Opinion
CIVIL ACTION H-11-486
10-28-2011
OPINION AND ORDER
Pending before the Court in the above referenced cause, alleging cruel and unusual punishment in the failure to provide insulin to, and thereby causing the death of, prisoner Wesley Slocum, is Defendants Murray, Livington and Simpson's opposed motion requesting protection from further discovery pending resolution of their qualified and Eleventh Amendment immunity (instrument #26), raised in their pending motions to dismiss.
Plaintiffs have moved for leave to file a third amended complaint, a motion not yet ripe, in which they add a claim under Title II of the Americans With Disabilities Act of 1990 ("ADA"). They oppose the motion for protection on the grounds that they need discovery to determine what the prison's policies were, how they were enforced by training, and how they compare to the standards of other states and of the country. They further argue that sovereign immunity has been waived under the ADA.

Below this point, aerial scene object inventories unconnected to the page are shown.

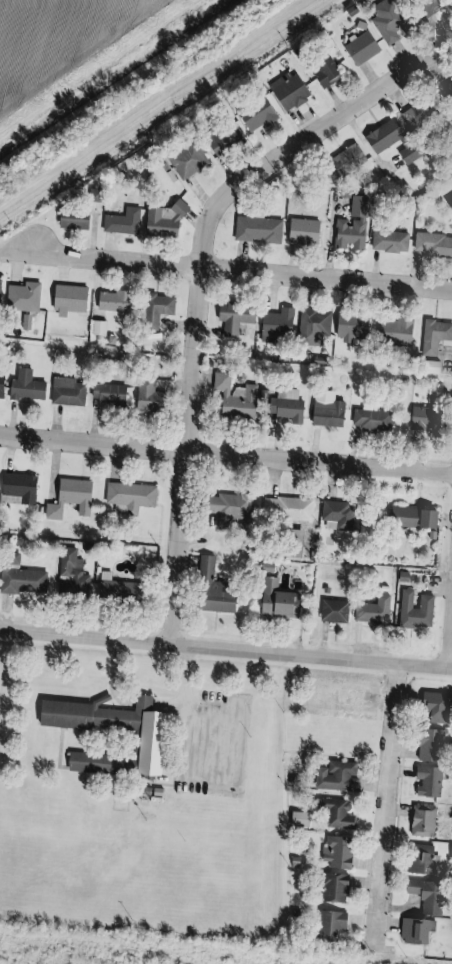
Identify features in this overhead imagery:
building: (427, 6)
building: (385, 20)
building: (359, 48)
building: (324, 70)
building: (448, 85)
building: (287, 91)
railway: (152, 102)
building: (415, 113)
building: (255, 114)
building: (382, 135)
building: (221, 138)
building: (408, 153)
building: (185, 161)
building: (344, 161)
building: (448, 202)
building: (70, 219)
building: (161, 220)
building: (120, 221)
building: (350, 226)
building: (255, 229)
building: (301, 231)
building: (388, 241)
building: (432, 244)
road: (244, 267)
road: (200, 279)
building: (21, 295)
building: (67, 299)
building: (110, 300)
building: (154, 309)
building: (232, 317)
building: (274, 324)
building: (311, 326)
building: (349, 326)
building: (96, 327)
building: (433, 335)
building: (427, 366)
building: (0, 381)
building: (24, 386)
building: (65, 391)
building: (106, 392)
building: (144, 395)
building: (233, 398)
building: (285, 406)
building: (325, 412)
building: (422, 417)
building: (369, 419)
road: (225, 451)
building: (17, 487)
building: (128, 496)
building: (68, 498)
building: (285, 507)
building: (225, 508)
building: (336, 514)
building: (411, 517)
building: (214, 591)
building: (123, 594)
building: (278, 602)
building: (416, 611)
building: (335, 612)
building: (375, 613)
road: (226, 647)
road: (451, 655)
building: (436, 708)
road: (194, 715)
building: (163, 739)
building: (431, 746)
building: (340, 778)
building: (428, 783)
road: (397, 803)
building: (338, 814)
building: (300, 820)
building: (423, 822)
building: (338, 853)
building: (421, 859)
building: (336, 889)
building: (428, 897)
building: (333, 926)
building: (414, 932)

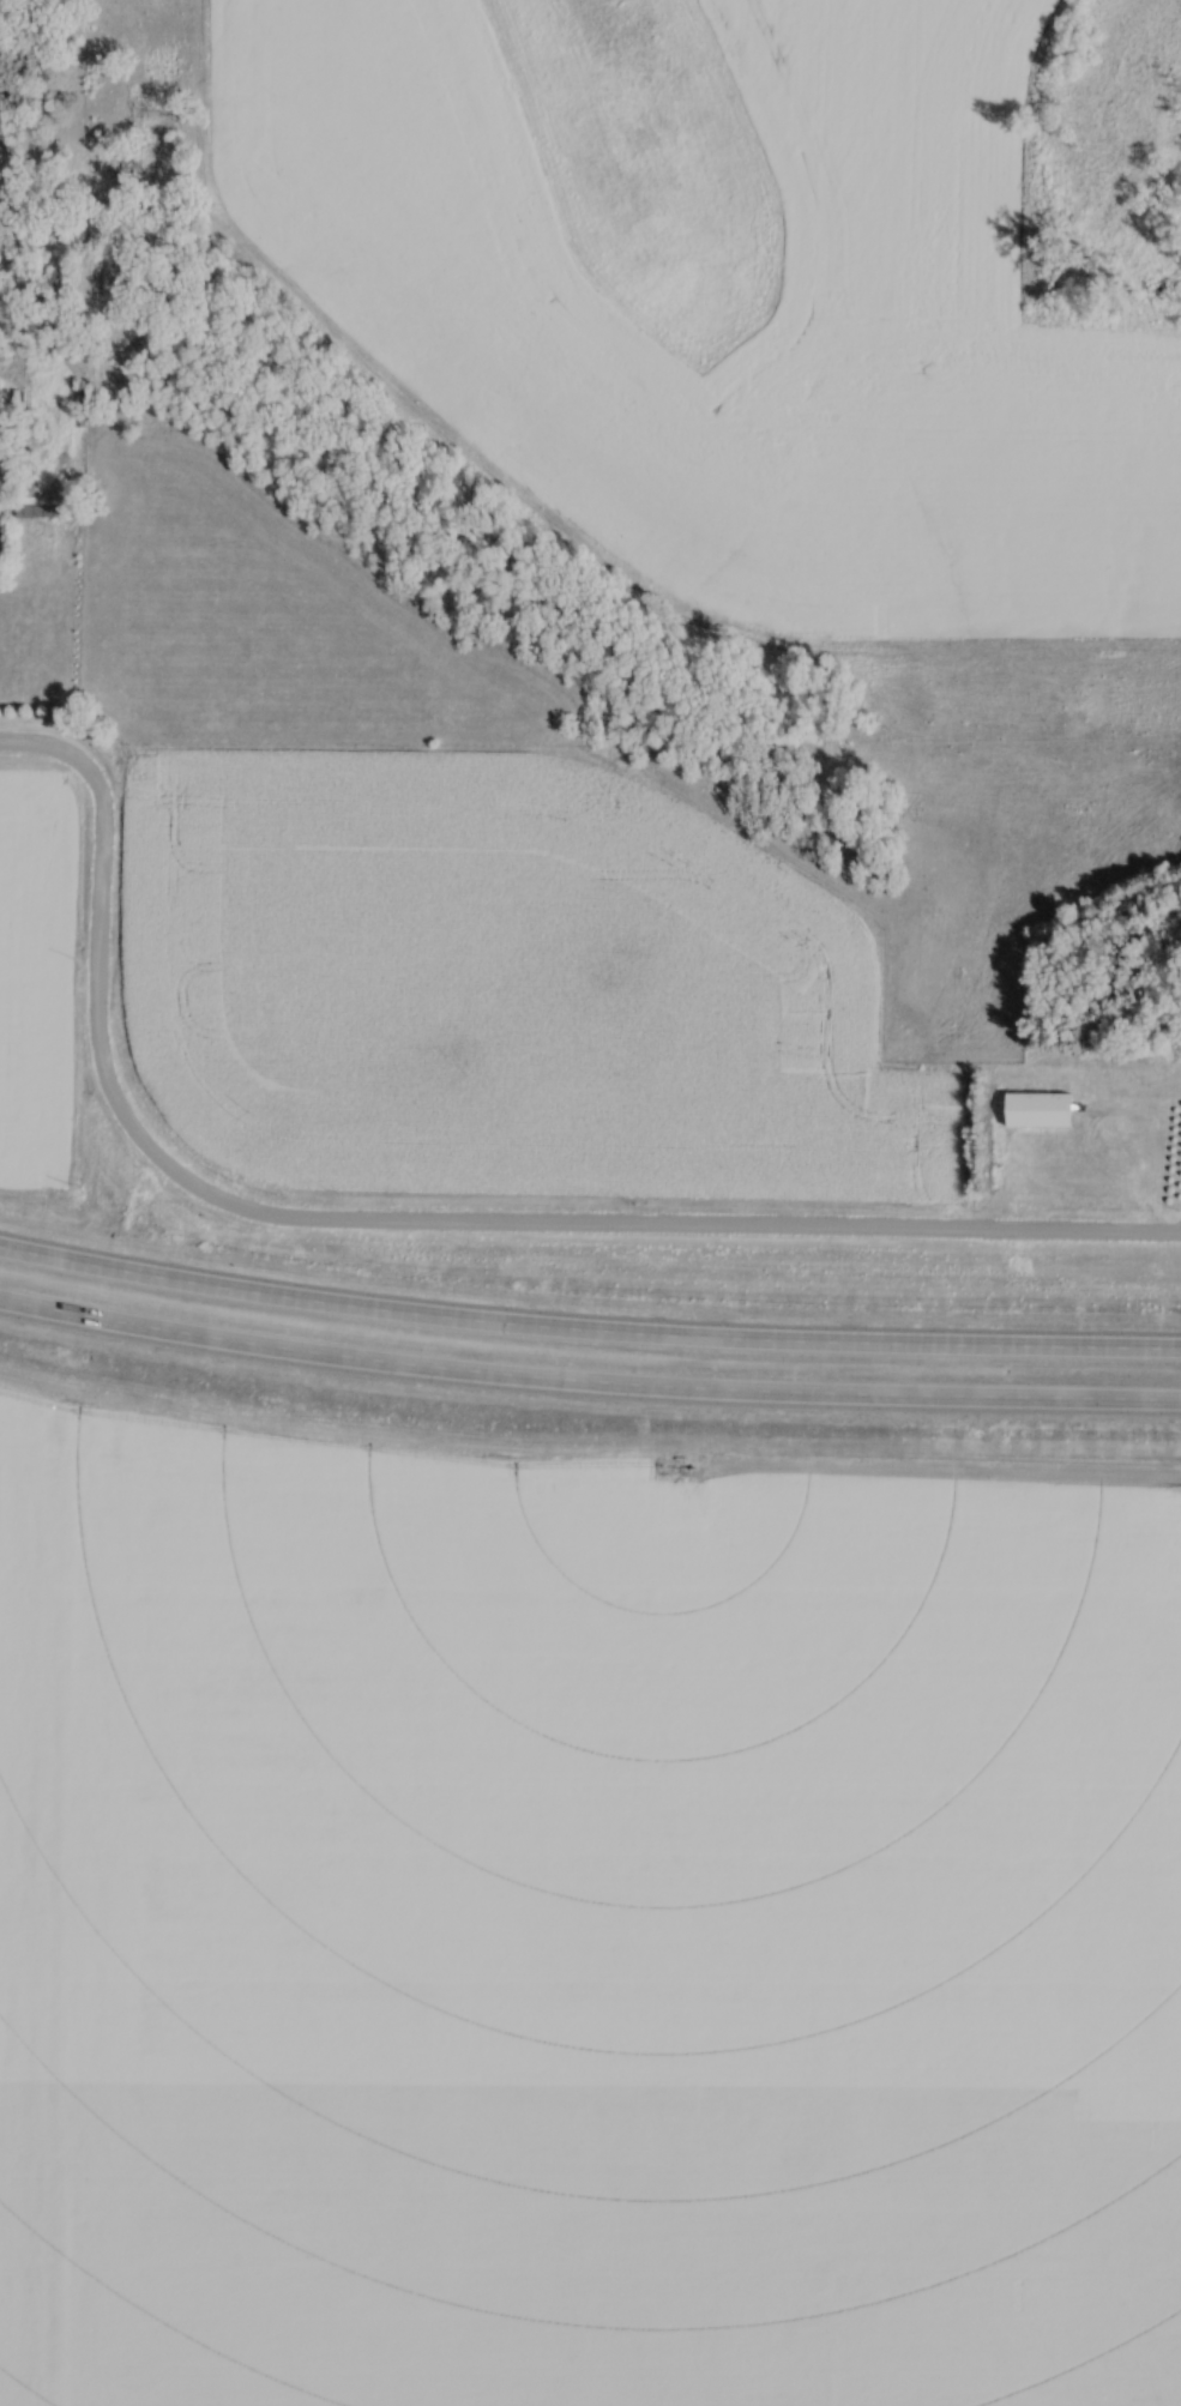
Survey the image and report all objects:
road: (67, 754)
building: (1044, 1111)
road: (479, 1221)
road: (587, 1330)
road: (587, 1380)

The governing complaint here is the Second Amended Complaint, which does not allege an ADA claim. Furthermore it is black letter law that "[u]nless the plaintiff's allegations state a claim of violation of clearly established law, a defendant pleading qualified immunity is entitled to dismissal before the commencement of discovery." Mitchell v. Forsyth, 472 U.S. 511, 526 (1985), citing Harlow v. Fitzgerald, 457 U.S. 800, 818 (1982)("Until this threshold immunity question is resolved, discovery should not be allowed."); Brown v. Texas A&M Univ., 804 F.3d 327, 333 (5th Cir. 1986).
Accordingly Defendants' motion for protection (#26) is GRANTED and discovery is STAYED until the Court resolves the immunity issues.
SIGNED at Houston, Texas, this 28thday of October, 2011.